Segment Start: INPUT RECORDS
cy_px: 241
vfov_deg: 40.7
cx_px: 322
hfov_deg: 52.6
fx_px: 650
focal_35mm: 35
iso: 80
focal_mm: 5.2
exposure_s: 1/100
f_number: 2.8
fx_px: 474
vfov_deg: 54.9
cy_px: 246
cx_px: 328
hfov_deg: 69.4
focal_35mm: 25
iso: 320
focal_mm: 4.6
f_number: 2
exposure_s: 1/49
Segment End: INPUT RECORDS
Segment Start: INPUT RECORDS
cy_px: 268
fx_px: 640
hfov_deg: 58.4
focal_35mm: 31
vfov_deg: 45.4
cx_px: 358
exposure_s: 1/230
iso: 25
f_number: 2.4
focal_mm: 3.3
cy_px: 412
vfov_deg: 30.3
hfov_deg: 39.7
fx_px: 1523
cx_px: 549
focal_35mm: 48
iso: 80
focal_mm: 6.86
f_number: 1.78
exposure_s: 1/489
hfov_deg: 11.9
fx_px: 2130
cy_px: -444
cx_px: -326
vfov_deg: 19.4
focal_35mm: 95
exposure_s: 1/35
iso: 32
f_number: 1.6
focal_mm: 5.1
Segment End: INPUT RECORDS
Segment Start: INPUT RECORDS
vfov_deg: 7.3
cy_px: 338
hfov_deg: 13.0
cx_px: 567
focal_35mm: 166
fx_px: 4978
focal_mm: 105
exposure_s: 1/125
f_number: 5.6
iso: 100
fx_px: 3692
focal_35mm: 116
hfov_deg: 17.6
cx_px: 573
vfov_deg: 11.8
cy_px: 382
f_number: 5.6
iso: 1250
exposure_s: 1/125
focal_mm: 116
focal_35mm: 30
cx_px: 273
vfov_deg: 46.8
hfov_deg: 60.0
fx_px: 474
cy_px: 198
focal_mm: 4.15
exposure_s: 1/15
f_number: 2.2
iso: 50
Segment End: INPUT RECORDS
TASK INSTRUCTIONS: What you give back should be exactly the lines of the data above from the line with "focal_mm: 6.86" through the line with "focal_mm: 5.1", both of those included, and nothing more.

SOLUTION TO THE PROBLEM:
focal_mm: 6.86
f_number: 1.78
exposure_s: 1/489
hfov_deg: 11.9
fx_px: 2130
cy_px: -444
cx_px: -326
vfov_deg: 19.4
focal_35mm: 95
exposure_s: 1/35
iso: 32
f_number: 1.6
focal_mm: 5.1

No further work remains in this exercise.